DRUNK I TELLS YA. DRUNK.
Hey, remember how we’ve talked before about emergency funds? And how they suck more than people who fake Bigfoot sitings? In case you haven’t, here’s the half of one paragraph summary. Non-dirtbags don’t need emergency funds, since they have credit available. They either have a credit card with a $10k limit or some sort of pre approved line of credit against real estate. If an emergency comes up, all they need to do it use their available credit, and then either sell an investment to pay off the balance or take their time paying it off over a few months, depending on the interest rate.
But having thousands of dollars just sitting on hand waiting until the you know what hits the fan is just plain dumb, especially for people with consumer debt. Even if they pay their credit card debt down by $1,000 and then immediately charge it back up again when an emergency hits, they’re still slightly better off than if they would have stuck that $1,000 in a savings account. Remember, most credit cards charge more per month in interest than what you’d make annually in a savings account.
Geez, that half of one paragraph summary ran a little long. I’m the blogging version of a 1936 Hitler speech. I just can’t stop.
Unlike many of my peers, I think you’re all adults that can handle your money. If given available credit, you’ll use it responsibly, resisting the urge to blow it on cheeseburgers and hookers. You’ll use that credit as an insurance policy, using it when you need it, but allowing it to remain unused for 99.9% of the time. I like the way you think, Financial Uproar reader. Here’s a kiss.
If that’s the way you view available credit, of course you want more of it. If some bank is willing to give you more credit in hopes you’ll spend more, you’ll welcome it with open arms. If a credit card with a decent limit is a good fall back plan, then a credit card with a bigger limit is a better fall back plan. The best fall back plan is keeping a condom in your wallet, because the last thing you need is a wallet without protection.

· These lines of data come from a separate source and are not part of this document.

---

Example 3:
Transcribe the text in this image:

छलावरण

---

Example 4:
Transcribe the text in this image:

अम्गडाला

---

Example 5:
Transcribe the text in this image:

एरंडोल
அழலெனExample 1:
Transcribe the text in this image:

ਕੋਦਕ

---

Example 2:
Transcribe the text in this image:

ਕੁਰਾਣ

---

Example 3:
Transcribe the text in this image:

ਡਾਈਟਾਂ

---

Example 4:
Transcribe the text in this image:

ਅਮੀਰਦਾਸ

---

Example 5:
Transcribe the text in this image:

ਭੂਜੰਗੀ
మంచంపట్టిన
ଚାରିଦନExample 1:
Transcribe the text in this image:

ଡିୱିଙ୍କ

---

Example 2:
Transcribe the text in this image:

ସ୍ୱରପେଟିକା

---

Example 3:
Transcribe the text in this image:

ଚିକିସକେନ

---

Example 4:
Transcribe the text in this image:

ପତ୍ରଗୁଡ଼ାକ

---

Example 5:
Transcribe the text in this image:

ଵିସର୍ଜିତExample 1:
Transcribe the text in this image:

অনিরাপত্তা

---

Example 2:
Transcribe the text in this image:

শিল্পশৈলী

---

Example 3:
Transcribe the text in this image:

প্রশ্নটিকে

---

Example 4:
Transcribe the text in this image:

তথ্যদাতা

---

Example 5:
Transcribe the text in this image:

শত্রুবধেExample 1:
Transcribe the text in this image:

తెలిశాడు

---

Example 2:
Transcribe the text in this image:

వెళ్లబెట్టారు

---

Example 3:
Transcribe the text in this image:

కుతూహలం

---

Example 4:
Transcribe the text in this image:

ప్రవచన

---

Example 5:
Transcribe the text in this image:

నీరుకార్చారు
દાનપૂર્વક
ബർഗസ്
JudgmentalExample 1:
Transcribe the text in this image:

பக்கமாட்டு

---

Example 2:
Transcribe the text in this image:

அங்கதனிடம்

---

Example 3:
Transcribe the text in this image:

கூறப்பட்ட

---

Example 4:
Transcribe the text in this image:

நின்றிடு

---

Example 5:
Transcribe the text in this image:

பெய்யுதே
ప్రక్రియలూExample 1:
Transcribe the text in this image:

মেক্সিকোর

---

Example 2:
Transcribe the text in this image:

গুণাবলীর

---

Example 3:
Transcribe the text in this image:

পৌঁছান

Keeping all this in mind, why in the actual hell would you say no to credit card limit increases?
There’s only one reason why you would, and that’s because you’re a scared little child who is afraid that an increased limit will lead to you accepting it as a challenge. There is no other reason why you’d say no to potential credit.
There are even fringe benefits to taking a credit card increase. One of the factors that credit report people look it is your ratio of credit to available credit. Say you’ve spent $2,000 of your 8,000 limit. Even though you plan to pay that off, your credit report will still show that your credit utilization ratio is around 25%.
If you consistently spend that much but then get your limit upped to $10,000, suddenly your ratio drops to 20%, and you should get a small increase to your credit score. Nothing more than a point or two, but it all helps.
Back when I was a mortgage broker, one of the things I’d tell customers with weak credit to do is call up their credit card companies looking for an increase in their limit, so their credit utilization ratios would go down. The other thing I’d tell them to do is to pay off any outstanding debts and then get a mortgage with less than 5% down, since it was the wild days of 2008. I was a good mortgage broker. Except people didn’t listen.
These days banks can’t just give you credit card limit increases. You have to phone in and beg for it. I’m not sure I’d bother, but I’ve already got more than $10k of available credit. If your card only has $2,000 or $3,000 for a limit, then maybe I’d phone. This is pretty cheap insurance, provided you’re adult enough to handle it.